Women in Black is a world-wide network of women committed to peace with justice and actively opposed to injustice, war, militarism and other forms of violence. As women experiencing these things in different ways in different regions of the world, we support each other’s movements. An important focus is challenging the militarist policies of our own governments. We are not an organization, but a means of communicating and a formula for action.
Any group of women anywhere in the world at any time may organize a Women in Black vigil against any manifestation of violence, militarism or war. Women in Black (WiB) actions are generally women only. Actions often take the form of women wearing black, standing in a public place in silent, non-violent vigils at regular times and intervals, carrying placards and handing out leaflets.
Other non-violent actions
In addition to vigils Women in Black groups use many other forms of non-violent, non-aggressive direct action such as sitting down to block a road, entering military bases and other forbidden zones, refusing to comply with orders, and “bearing witness.” Wearing black in some cultures signifies mourning, and feminist actions dressed in black convert women’s traditional passive mourning for the dead in war into a powerful refusal of the logic of war.
A worldwide movement
It is impossible to know exactly how many Women in Black groups exist, how many women they include and how many actions have been held. When Women in Black in Israel/Palestine, as part of a coalition of Women for a Just Peace, called for vigils in June 2001 against the Occupation of Palestinian lands, at least 150 WiB groups across the world responded. Countries reporting vigils included: Australia, Austria, Azerbaijan, Belgium, Canada, Denmark, England, France, Germany, India, Israel, Italy, Japan, Maldive Islands, Mexico, Netherlands, Northern Ireland, Spain, Sweden, Switzerland, Turkey, and the USA. The organizers estimate that altogether 10,000 women may have been involved.
A feminist perspective
Women in Black groups do not have a constitution or a manifesto, but the common perspective is clear from actions and words. It is evident for instance that we have a feminist understanding: that male violence against women in domestic life and in the community, in times of peace and in times of war, are interrelated. Violence is used as a means of controlling women. In some regions, men who share this analysis support and help WiB, and WiB are supporting men who refuse to fight.
Women’s different experience of war
Women-only peace activism does not suggest that women, any more than men, are “natural born peace-makers.” But women often inhabit different cultures from men, and are disproportionately involved in caring work. We know what justice and oppression mean, because we experience them as women. Most women have a different experience of war from that of most men. All women in war fear rape. Women are the majority of refugees. A feminist view sees masculine cultures as specially prone to violence, and so feminist women tend to have a particular perspective on security and something unique to say about war.
Women’s different and varied voices
WiB includes women of many ethnic and national backgrounds, co-operating across these (and other) differences in the interests of justice and peace. We work for a world where difference does not mean inequality, oppression or exclusion. Women’s voices are often drowned out in mixed actions of men and women. When we act alone what women say is really heard.

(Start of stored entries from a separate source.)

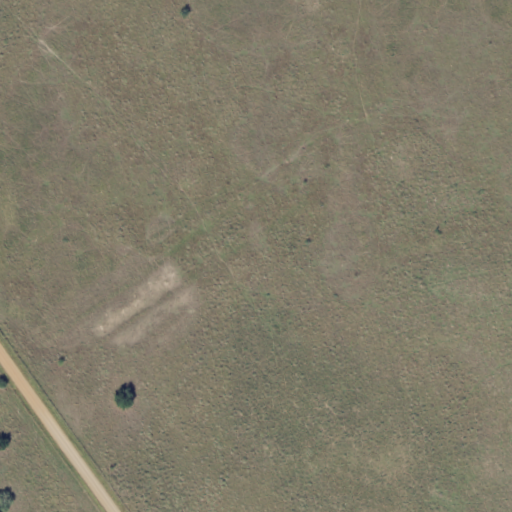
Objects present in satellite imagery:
road: (59, 426)
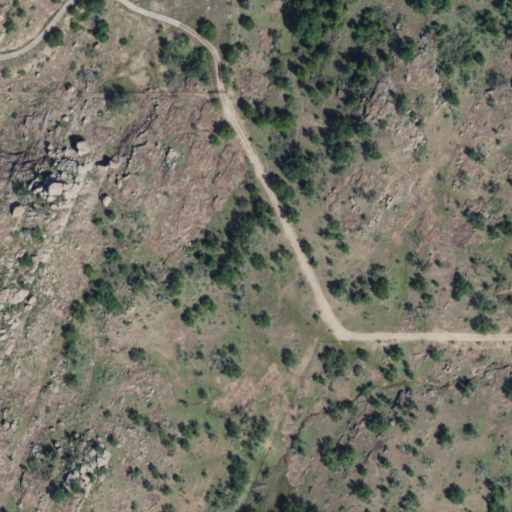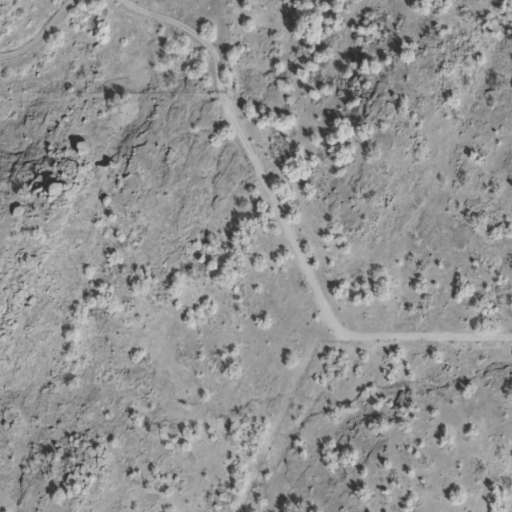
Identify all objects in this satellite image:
road: (251, 158)
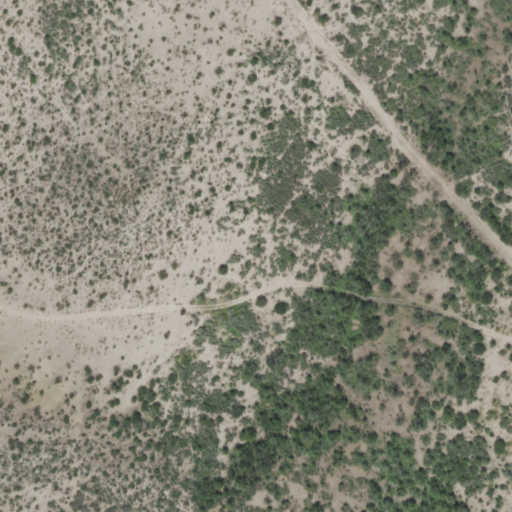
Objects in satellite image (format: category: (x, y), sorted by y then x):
road: (398, 132)
road: (253, 326)
road: (184, 480)
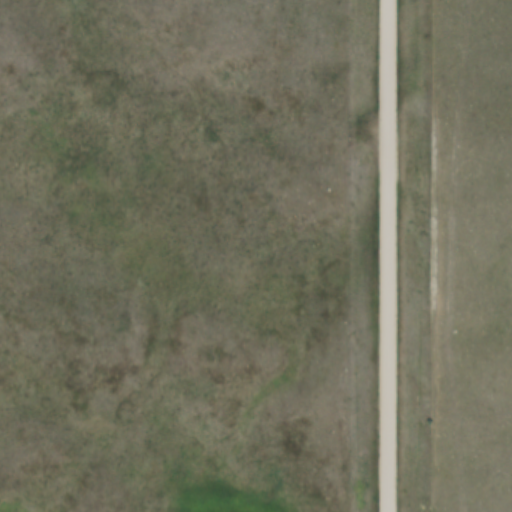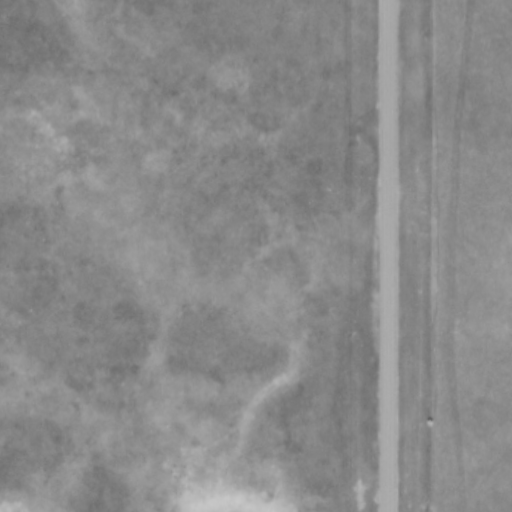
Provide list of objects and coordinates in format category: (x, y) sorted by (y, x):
road: (390, 255)
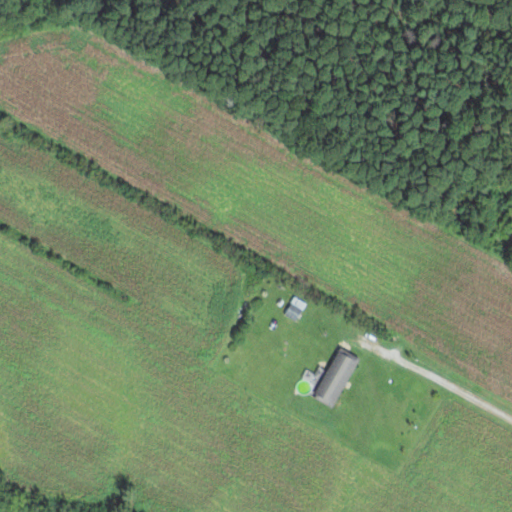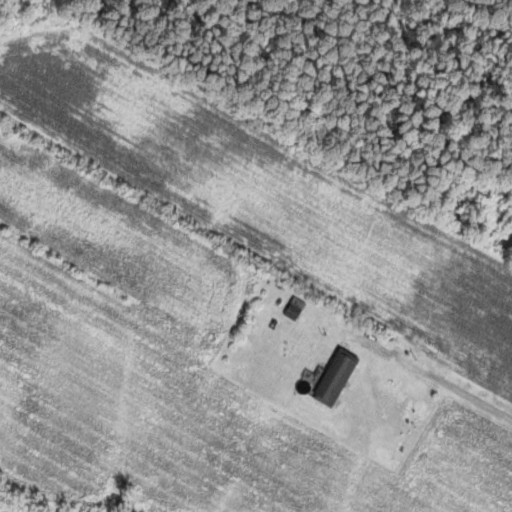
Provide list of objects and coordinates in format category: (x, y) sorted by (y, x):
building: (335, 376)
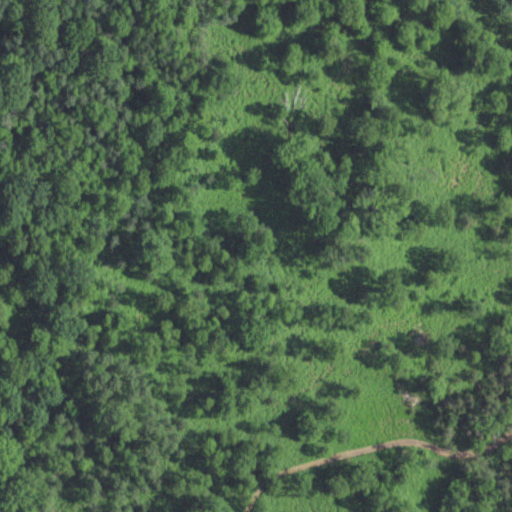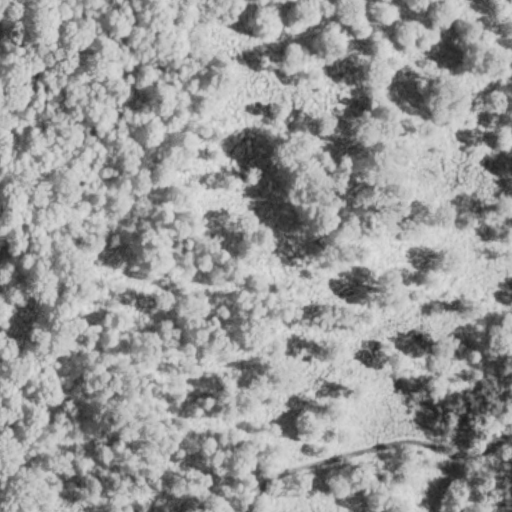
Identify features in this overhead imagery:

Choosing our own forms of action
Sometimes even peace demonstrations get violent, and as women alone we can choose forms of action we feel comfortable with, non-violent and expressive. Demonstrating together can give us a sense of the richness and scope of our varied experiences, and solidarity and purpose as women. Women in regions differently situated in relation to armed conflicts, including those that perpetrate violence and those that are victims of it, can lend support to each other. Together we can educate, inform and influence public opinion, and so try to make war an unthinkable option.